Working part-time is clearly the ideal solution. I have figured out that much, in case you were wondering if my brain was incapable of finding a happy medium. But quite honestly, that is easier said than done. It's a lot easier to do, for example, if you have a few years built up at a job, where you've made yourself indispensable enough that they're willing to let you pull back if it means you'll stick around. But I'm still very much in the early stages of my career. Even when I was planning to go into private practice, the person I was going to going into business with was pushing back on me a bit when I said I wanted to work only 20 hours per week. Not to mention that when you're working part-time in an office or business where most everyone is working full-time, the dynamics can get a bit weird. Not only that, but it becomes all too easy for your 20 hours a week to start looking more like 30 hours per week, plus another 10 that you end up doing from home, because everyone else is still working and so you find yourself getting asked to do something on your one day a week you have blocked off. So unless your part-time job involves working for yourself, it's not always as straightforward as negotiating a cut in hours.

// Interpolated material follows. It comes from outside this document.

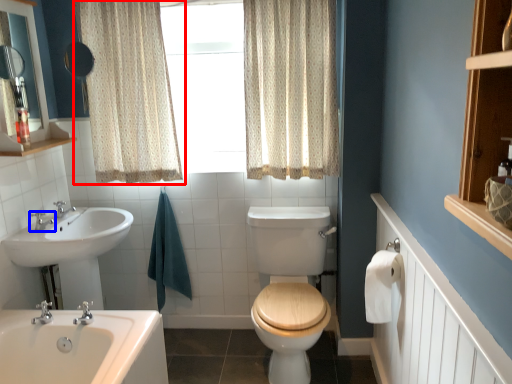
Question: Which object appears farthest to the camera in this image, curtain (highlighted by a red box) or tap (highlighted by a blue box)?

Choices:
 (A) curtain
 (B) tap

Answer: (B)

And there's another reason I hesitate to go part-time: I want a career, not just a job. I want to commit myself to a career path and really invest myself in it, become really good at what I do. Working part-time makes that all the more difficult. I mean, really, how much meaningul work can you do in 20 hours? The answer, in case you're wondering, is not much. Or at least, not as much as I want to do.
So there you have it. Two parts of me that are quite large, quite noisy, and fighting for dominance: The part of me that wants to be with my children, wants to sacrifice my sanity a bit if it means they are happier, and the part of me that wants so badly to have a career to be proud of, a career that I can look back on and say, "I did that! Me and my brain and my hard work!!!"
Hopefully some day soon I will figure this all out. Until then, I guess just being aware that those two parts of me exist will have to suffice. In the end, I hope my children grow up to understand that no matter what they think of my choices, I love them very much. And i hope that for myself, I will look back on the choices I made and feel at least mostly good about them.